Radiative collapse of a dense plasma

Radiative collapse of a dense θ pinch plasma driven by an annular Z-pinch is considered. A cryogenic fiber is coaxially located within the annular gas jet Z-pinch. The imploding Z-pinch traps an applied axial magnetic field and conserves the flux. The axial magnetic field increases due to the compression and has attained values in excess of 20 M-Gauss. If a fiber is placed on axis an azimuthal θ-current is induced with a rise time that is an order of magnitude shorter than the rise time of the Z-pinch current. Such a rise time could not be achieved with a simple Z-pinch because of the large inductance of the axial fiber-plasma. The implosion transfers the kinetic energy of the Z-pinch to the magnetic field and then to the θ-pinch.
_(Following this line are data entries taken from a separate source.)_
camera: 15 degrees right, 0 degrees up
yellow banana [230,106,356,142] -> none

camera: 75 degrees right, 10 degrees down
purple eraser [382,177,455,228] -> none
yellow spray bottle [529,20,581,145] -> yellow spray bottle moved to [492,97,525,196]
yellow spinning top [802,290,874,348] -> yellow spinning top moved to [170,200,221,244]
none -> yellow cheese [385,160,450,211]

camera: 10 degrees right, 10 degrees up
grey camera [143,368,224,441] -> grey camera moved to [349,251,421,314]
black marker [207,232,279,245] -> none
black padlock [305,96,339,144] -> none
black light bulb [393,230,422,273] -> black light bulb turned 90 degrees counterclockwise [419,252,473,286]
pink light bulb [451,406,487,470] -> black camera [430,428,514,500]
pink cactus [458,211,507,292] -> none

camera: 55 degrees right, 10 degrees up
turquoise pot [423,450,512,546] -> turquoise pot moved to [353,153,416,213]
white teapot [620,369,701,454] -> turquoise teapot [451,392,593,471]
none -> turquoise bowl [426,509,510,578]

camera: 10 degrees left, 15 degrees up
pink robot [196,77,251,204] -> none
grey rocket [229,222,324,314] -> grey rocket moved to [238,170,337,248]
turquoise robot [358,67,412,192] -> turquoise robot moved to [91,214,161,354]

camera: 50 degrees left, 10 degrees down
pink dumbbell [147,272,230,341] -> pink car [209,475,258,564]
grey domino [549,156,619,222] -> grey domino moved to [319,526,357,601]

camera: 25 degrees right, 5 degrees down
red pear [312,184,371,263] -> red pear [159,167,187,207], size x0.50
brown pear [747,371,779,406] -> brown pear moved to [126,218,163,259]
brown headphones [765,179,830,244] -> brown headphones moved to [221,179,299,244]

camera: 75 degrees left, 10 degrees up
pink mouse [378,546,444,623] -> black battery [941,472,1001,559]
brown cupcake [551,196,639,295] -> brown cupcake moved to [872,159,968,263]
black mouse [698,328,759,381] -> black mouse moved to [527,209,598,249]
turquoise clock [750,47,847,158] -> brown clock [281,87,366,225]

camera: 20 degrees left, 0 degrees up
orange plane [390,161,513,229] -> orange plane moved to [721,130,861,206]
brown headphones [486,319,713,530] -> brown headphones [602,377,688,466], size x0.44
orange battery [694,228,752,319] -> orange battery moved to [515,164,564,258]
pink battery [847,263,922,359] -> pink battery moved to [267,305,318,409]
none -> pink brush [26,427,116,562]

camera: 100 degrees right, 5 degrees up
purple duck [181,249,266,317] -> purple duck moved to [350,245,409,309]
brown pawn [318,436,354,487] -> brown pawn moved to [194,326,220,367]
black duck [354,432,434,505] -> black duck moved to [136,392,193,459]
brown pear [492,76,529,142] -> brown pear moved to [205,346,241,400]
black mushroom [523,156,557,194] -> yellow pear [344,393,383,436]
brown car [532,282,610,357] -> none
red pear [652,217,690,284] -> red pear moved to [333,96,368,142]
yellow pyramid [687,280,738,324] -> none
The terminal particle pressure of the θ-pinch exceeds the magnetic pressure so that the pinch then expands-the only confinement is inertial. It is possible to make an intense neutron source e.g. a yield of 4 × 10¹⁵ neutron/cm with a Z-pinch current of 10 M-Amperes; but break-even would require much larger currents. To reach break-even and beyond with a reasonable Z-pinch current, we propose to make use of radiative collapse. By seeding the cryogenic Hydrogen-like fiber with higher Z-material, the radiation would be substantially increased and the θ-pinch would cool and collapse thereby increasing the density. For example, a density of order 10²⁴ cm⁻³ has been observed with a seeded plasma focus. The confinement time is determined by the temperature and would not decrease. Thus nτ ∼ 10¹⁴ could be reached with a confinement time of 1 nanosec.